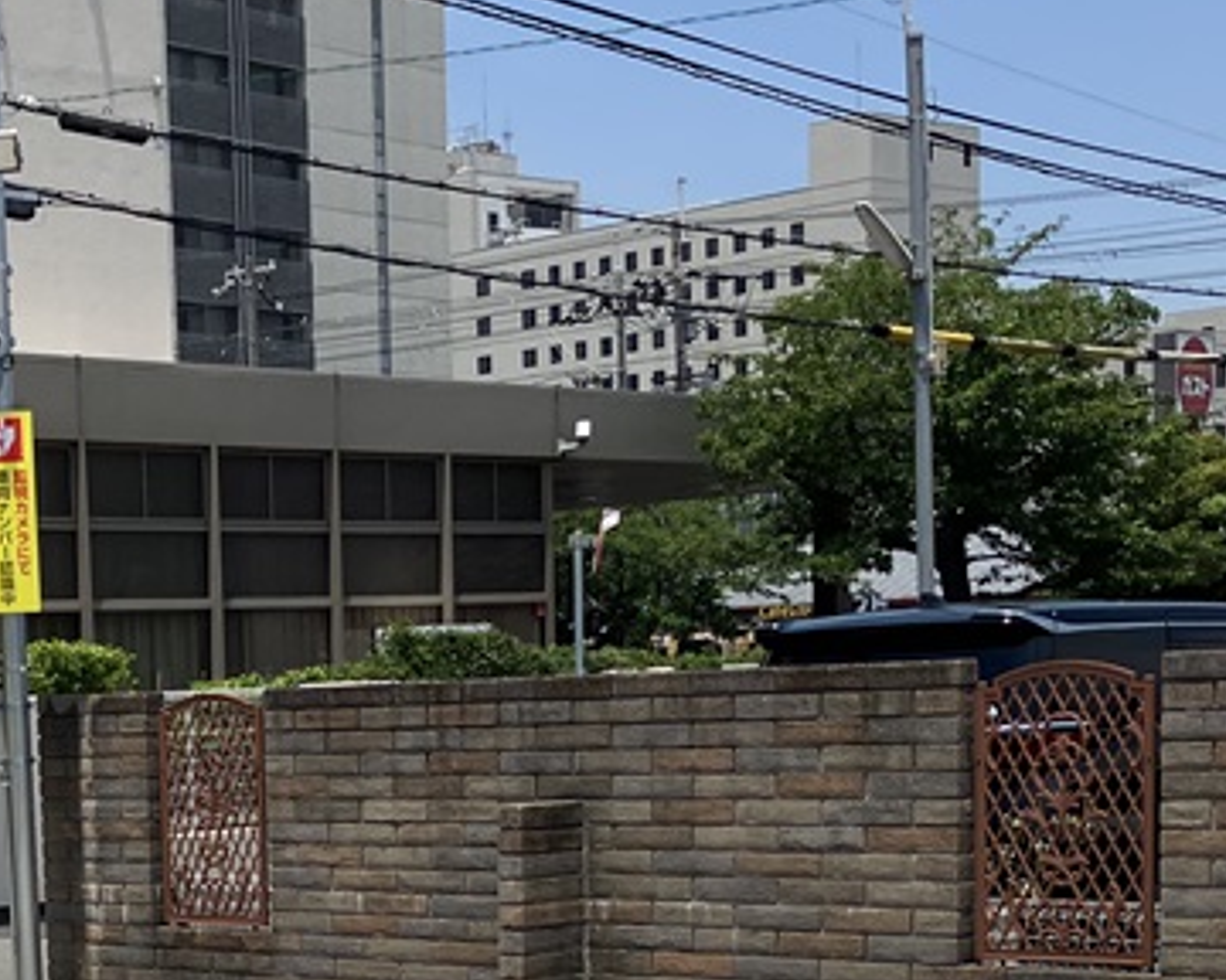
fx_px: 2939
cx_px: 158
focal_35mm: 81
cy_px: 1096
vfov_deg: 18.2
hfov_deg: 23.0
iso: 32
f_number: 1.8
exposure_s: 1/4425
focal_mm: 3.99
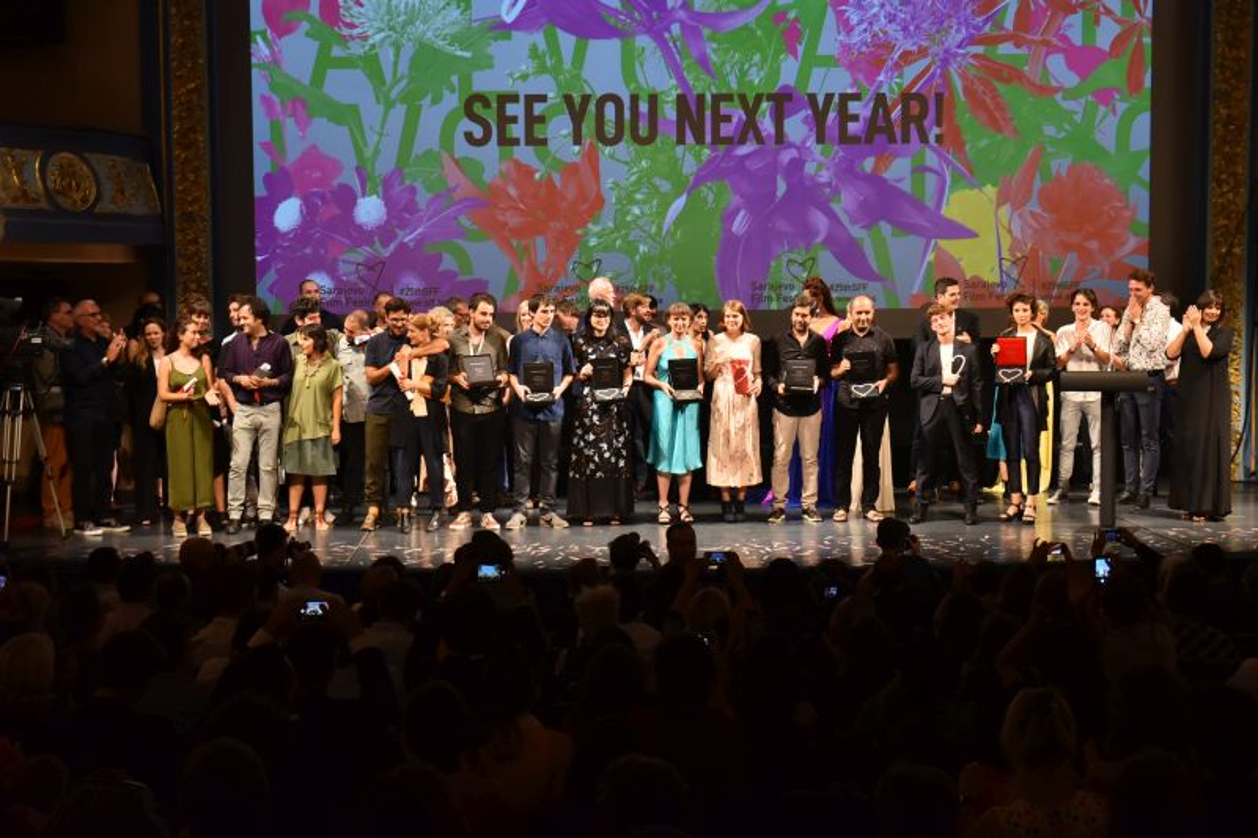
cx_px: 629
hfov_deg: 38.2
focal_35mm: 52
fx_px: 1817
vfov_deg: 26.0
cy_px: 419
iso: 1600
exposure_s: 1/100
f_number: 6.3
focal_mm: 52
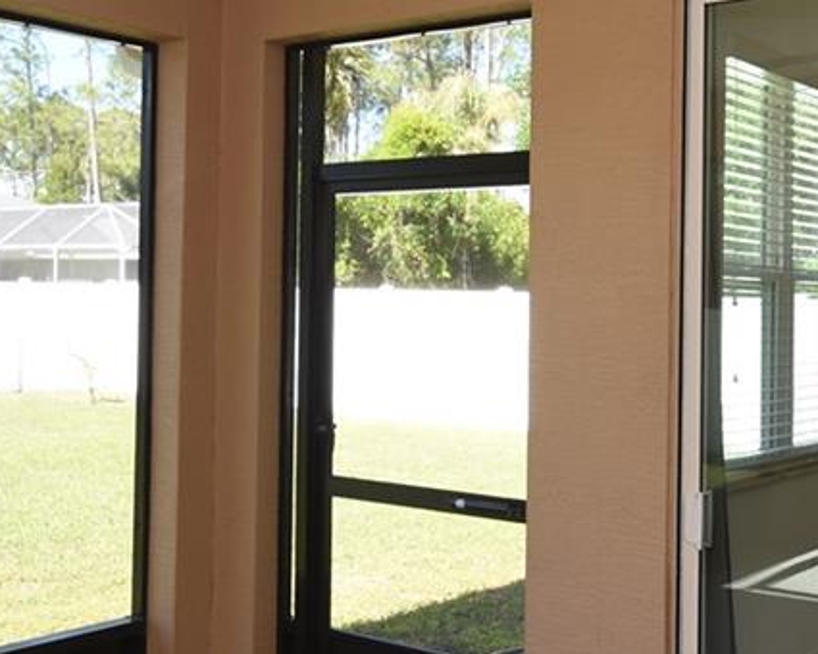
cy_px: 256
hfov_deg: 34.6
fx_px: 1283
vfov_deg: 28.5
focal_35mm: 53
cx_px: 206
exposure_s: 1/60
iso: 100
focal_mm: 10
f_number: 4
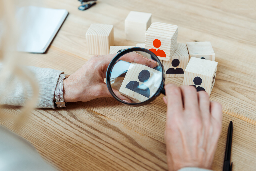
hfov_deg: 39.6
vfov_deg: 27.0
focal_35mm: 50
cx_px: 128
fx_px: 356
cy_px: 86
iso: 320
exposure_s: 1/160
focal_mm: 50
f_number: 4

---------------

About this exercise
Write out the entries again word for word. Do not include the pictures.

Exercise output
fx_px: 2939
cx_px: 158
focal_35mm: 81
cy_px: 1096
vfov_deg: 18.2
hfov_deg: 23.0
iso: 32
f_number: 1.8
exposure_s: 1/4425
focal_mm: 3.99
cx_px: 629
hfov_deg: 38.2
focal_35mm: 52
fx_px: 1817
vfov_deg: 26.0
cy_px: 419
iso: 1600
exposure_s: 1/100
f_number: 6.3
focal_mm: 52
cy_px: 256
hfov_deg: 34.6
fx_px: 1283
vfov_deg: 28.5
focal_35mm: 53
cx_px: 206
exposure_s: 1/60
iso: 100
focal_mm: 10
f_number: 4
hfov_deg: 39.6
vfov_deg: 27.0
focal_35mm: 50
cx_px: 128
fx_px: 356
cy_px: 86
iso: 320
exposure_s: 1/160
focal_mm: 50
f_number: 4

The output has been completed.